I don’t think it’s just necessarily fandom, although twitter and other niche online spaces for the Christian Esoterica definitely gives room to it. Especially when one first takes a step into a larger world. To take from a fellow parishioner of mine, who was raised without religion, became Catholic, and is now an Orthodox Iconographer, said that when joining the RCC she was dumbstruck by just how much there was to learn, and the desire to gobble up every bit of it. With the internet acting as some kind of upper, are we not just seeing that sensation cranked up to 11 with meme culture, blogs, podcasts, and internet bloodsports? It’s pretty easy to spot a faker within the faith, and you’re right, those guys burn out and go away.

But if you talk to any of the guys who are converts, especially with the TradCaths, I think they’re not going away anytime soon. Sure, they might enjoy a Little Dark Age Edit here and there, or constantly get in spats with Protestants or my fellow Orthodox, but as much as the modern world may want to make fandoms out of Christianity I don’t think they’re equivalent to Bernie Bros other than perhaps on the online superficial level. After all, the one line she writes in here, that I think is worth pointing out in her own reflexivity and my own due diligence, is this.

I’ll also add that I recognize that this is internet minutia, but it’s important to bookmark nonetheless: it’s the behavioral pattern that matters, not the specifics.
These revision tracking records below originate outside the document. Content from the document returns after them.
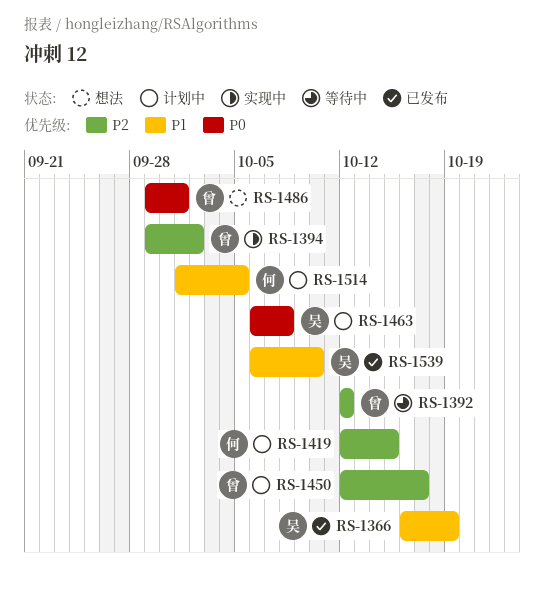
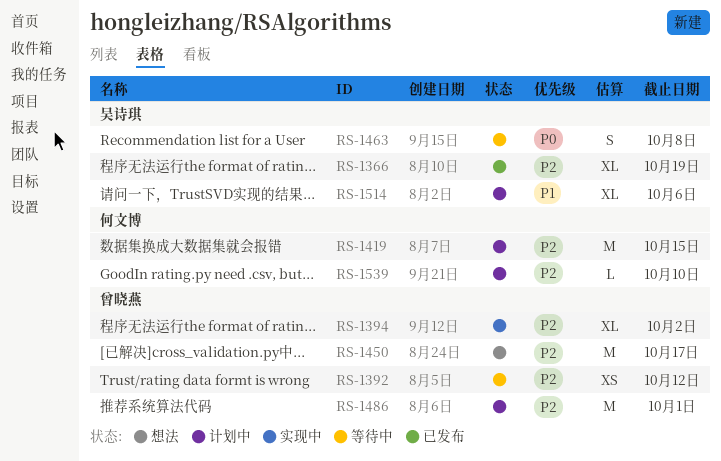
RS-1366, priority: P1 -> P2
RS-1450, status: 计划中 -> 想法
RS-1463, status: 计划中 -> 等待中
RS-1486, status: 想法 -> 计划中
RS-1486, priority: P0 -> P2
RS-1514, owner: 何文博 -> 吴诗琪
RS-1514, due: Oct 5 -> Oct 6
RS-1539, status: 已发布 -> 计划中
RS-1539, owner: 吴诗琪 -> 何文博
RS-1539, priority: P1 -> P2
But Ms. Dee wrote an excellent piece, and her work is good too. So if you’re not already following her work, you should. I just wanted to throw out my two cents because it is not often that I feel inclined to write up something because I read something on Substack the very same day. If this finds your way in your inbox or mentions Katherine, hello! I do not mean this to be an antagonistic polemic, but something I thought was worth adding to as Christian.